» **Work item**
Where the data below has the string "with", return the whole line.

» **Information supplied**
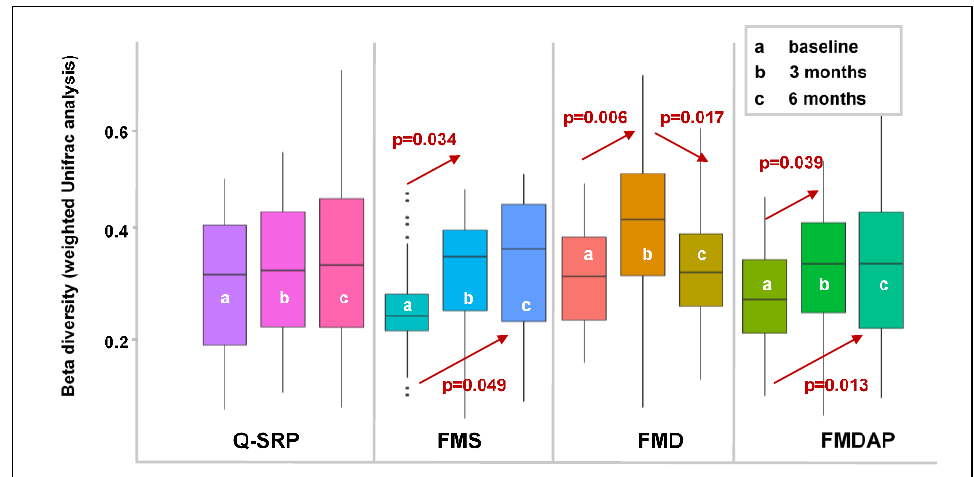
Figure 3. Variations over time in beta diversity (weighted UniFrac analysis) of patients’ subgingival microbiota considering periodontal treatment (comparing of paired groups by applying Wilcoxon signed-ranks test, corrected for multiple comparisons using the Benjamini–Hochberg false discovery rate of 5%). Q-SRP: quadrant-wise subgingival scaling and root planing (SRP); FMS: full-mouth SRP without the use of antiseptics; FMD: full-mouth SRP within 24 h with disinfection using antiseptic applications; FMDAP: FMD combined with the use of subgingival erythritol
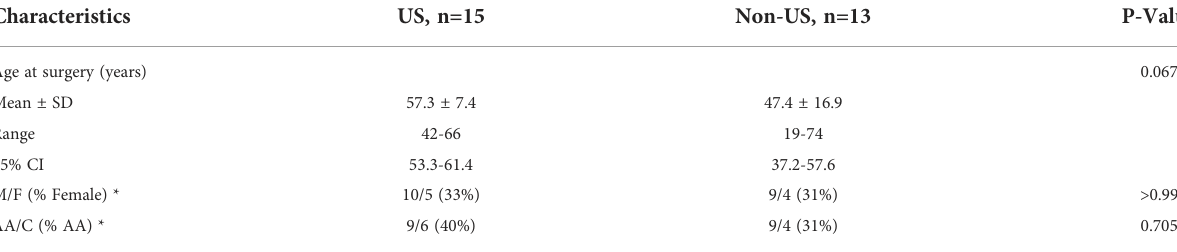
TABLE 1 Baseline Characteristics and Presenting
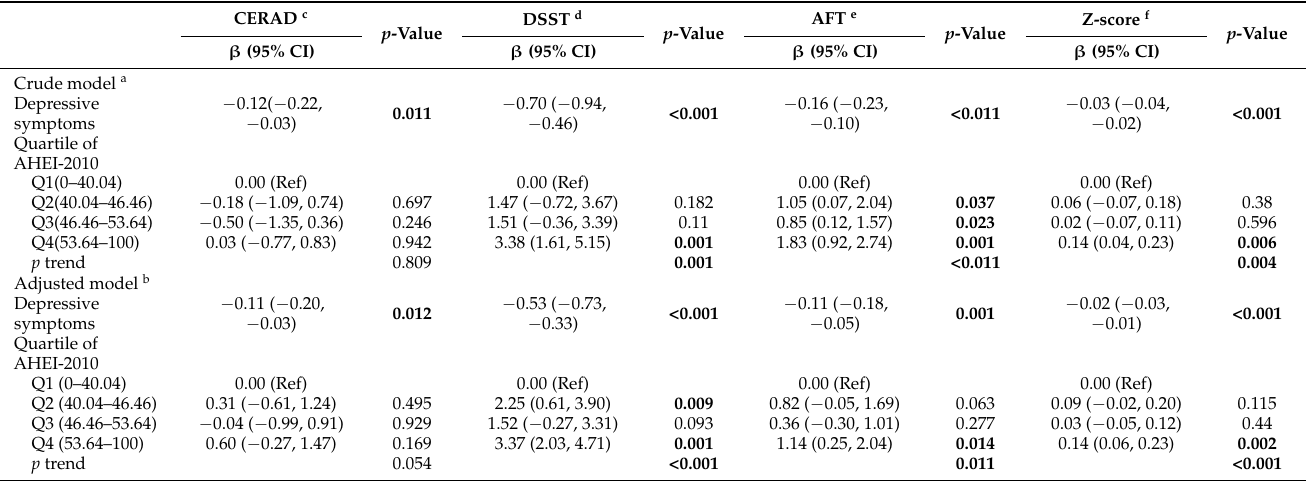
Table 2. Associations of quartile of AHEI-2010 and depressive symptoms with cognitive function: NHANES: 2011–2014.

» **Solution below**
Figure 3. Variations over time in beta diversity (weighted UniFrac analysis) of patients’ subgingival microbiota considering periodontal treatment (comparing of paired groups by applying Wilcoxon signed-ranks test, corrected for multiple comparisons using the Benjamini–Hochberg false discovery rate of 5%). Q-SRP: quadrant-wise subgingival scaling and root planing (SRP); FMS: full-mouth SRP without the use of antiseptics; FMD: full-mouth SRP within 24 h with disinfection using antiseptic applications; FMDAP: FMD combined with the use of subgingival erythritol
Table 2. Associations of quartile of AHEI-2010 and depressive symptoms with cognitive function: NHANES: 2011–2014.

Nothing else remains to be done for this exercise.